The union representing Colorado’s K-12 teachers and education support professionals said it believes parents should be notified when a school employee is arrested and charged with a sexual crime involving a minor victim, after a series of Denver7 investigations showed sometimes parents are never told.
“I want to send a message that the state legislature needs to work together with districts and law enforcement to ensure that parental notification is made in cases of sexual offense,” said Colorado Education Association president Kerrie Dallman.
Denver7 Investigates has spent months uncovering cases in which schools did not tell parents about the arrests of teachers and school employees charged with committing sexual crimes against students in those schools.
“I think one of the benefits of parental notification is that it allows for other victims to come forward during the investigative process and that's important,” Dallman said. “Obviously a parent can't engage in that conversation [with their child] if they're unaware of the allegations and the investigation in the first place.”
Denver7’s reports have prompted a state lawmaker, Rep.
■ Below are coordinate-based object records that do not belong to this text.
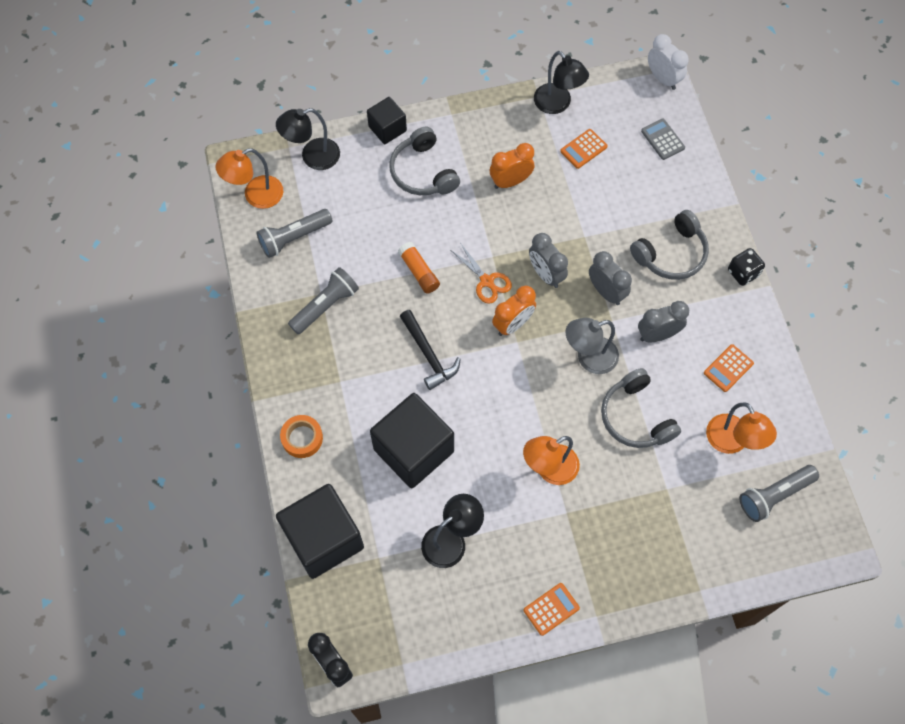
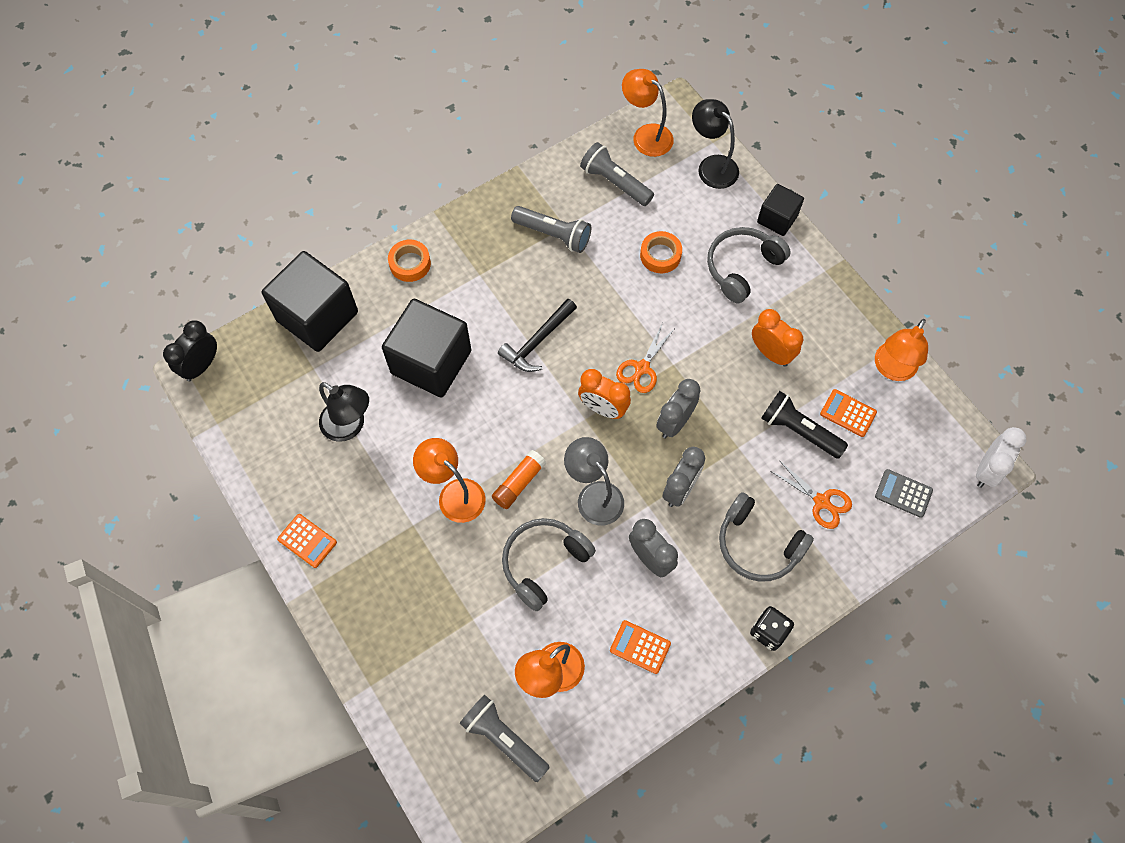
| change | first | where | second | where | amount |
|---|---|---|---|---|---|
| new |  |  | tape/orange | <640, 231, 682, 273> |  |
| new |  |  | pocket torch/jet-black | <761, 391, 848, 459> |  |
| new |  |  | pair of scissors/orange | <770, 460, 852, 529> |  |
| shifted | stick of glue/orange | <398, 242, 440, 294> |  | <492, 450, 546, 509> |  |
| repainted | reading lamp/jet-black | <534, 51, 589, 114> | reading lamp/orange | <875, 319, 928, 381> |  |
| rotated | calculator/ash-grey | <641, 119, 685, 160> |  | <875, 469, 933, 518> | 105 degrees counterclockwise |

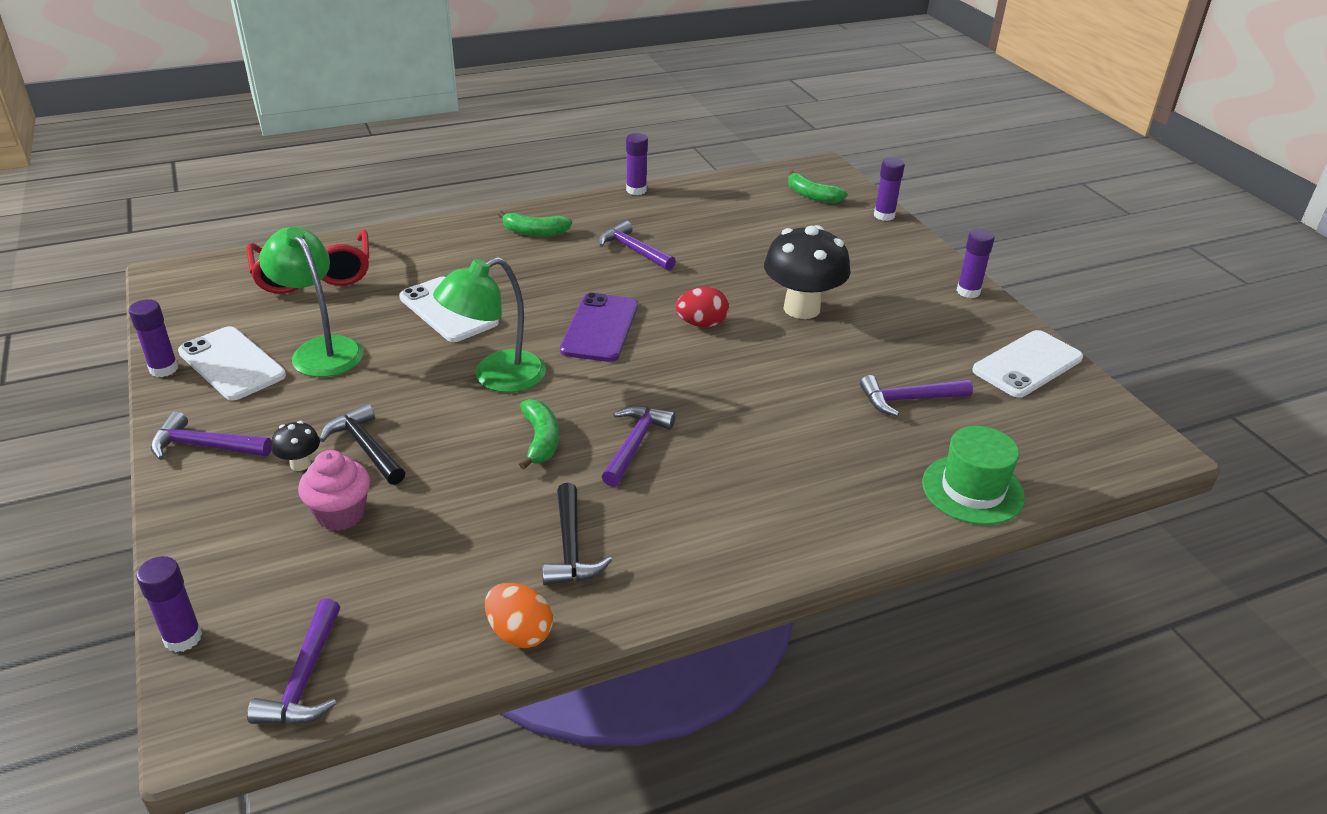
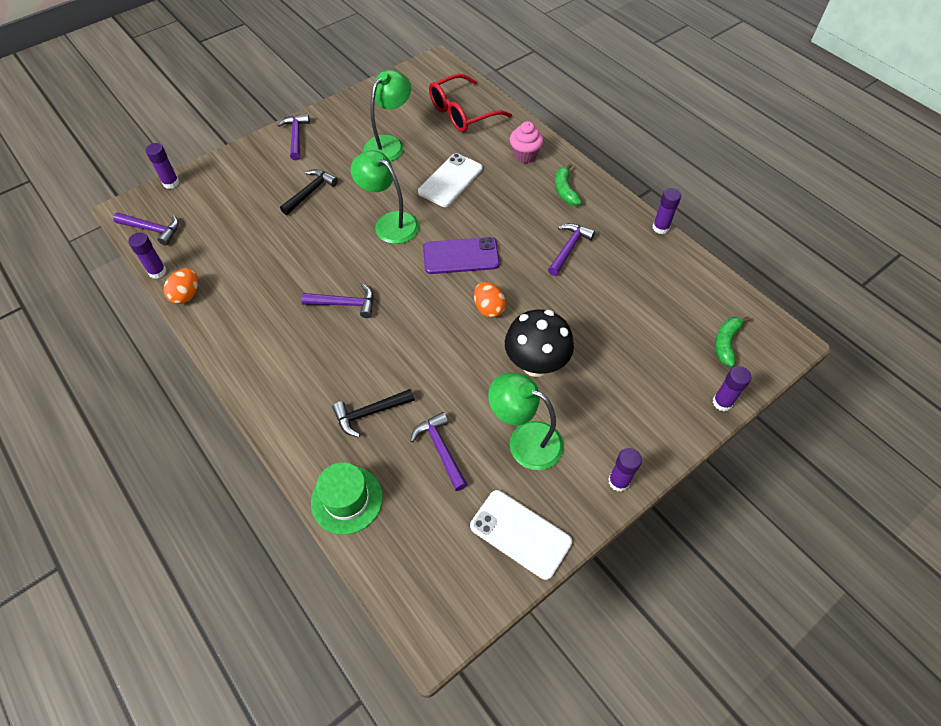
| change | first | where | second | where | amount |
|---|---|---|---|---|---|
| gone | phone/white | <178, 326, 286, 400> |  |  |  |
| gone | fungus/jet-black | <271, 421, 320, 471> |  |  |  |
| gone | banana/leaf-green | <519, 399, 559, 469> |  |  |  |
| new |  |  | reading lamp/leaf-green | <488, 372, 563, 470> |  |
| shifted | stick of glue/royal purple | <129, 299, 178, 377> |  | <128, 232, 166, 279> |  |
| shifted | cupcake/pink | <298, 450, 370, 531> |  | <510, 121, 544, 163> |  |
| shifted | carpenter's hammer/jet-black | <542, 483, 612, 585> |  | <332, 389, 415, 437> |  |
| repainted | egg/crimson | <676, 287, 729, 327> | egg/orange | <474, 282, 506, 318> |  |
| rotated | carpenter's hammer/royal purple | <247, 599, 340, 724> |  | <113, 213, 179, 246> | 150 degrees counterclockwise |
Paul Lundeen, to begin crafting legislation that would require schools to notify parents of arrests.
“I expect it's going to be supported,” Lundeen said. “It's tough to say you don't want to protect children in our custody.”
The CEA will be watching Lundeen’s bill closely and hopes to help shape the legislation.
“My best hope is that we exit this legislative session with a bill that protects students and respects educators' due process rights… while ensuring that parents have the information that they need to keep their children safe,” Dallman said.
The teachers union opposed a similar requirement briefly imposed by the Colorado Board of Education in 2011, which was later overturned when the legislature determined the board did not have the authority to set such rules for districts statewide.
“The State Board of Education had overstepped their statutory authority under Colorado law,” Dallman said.
That rule required parental notification for a list of serious charges beyond sexual assault, including DUI. The union emphasized its support for required notification is limited to sexual crimes involving minor victims.
Lundeen, who is running for state Senate, sat on the board of education when the 2011 rule was imposed and said the problem has been on his mind ever since. He believes the hidden arrests brought to light by Denver7 Investigates show why the law needs to change.
“The cavalry is coming. The reality is we are going to do something about this,” Lundeen said.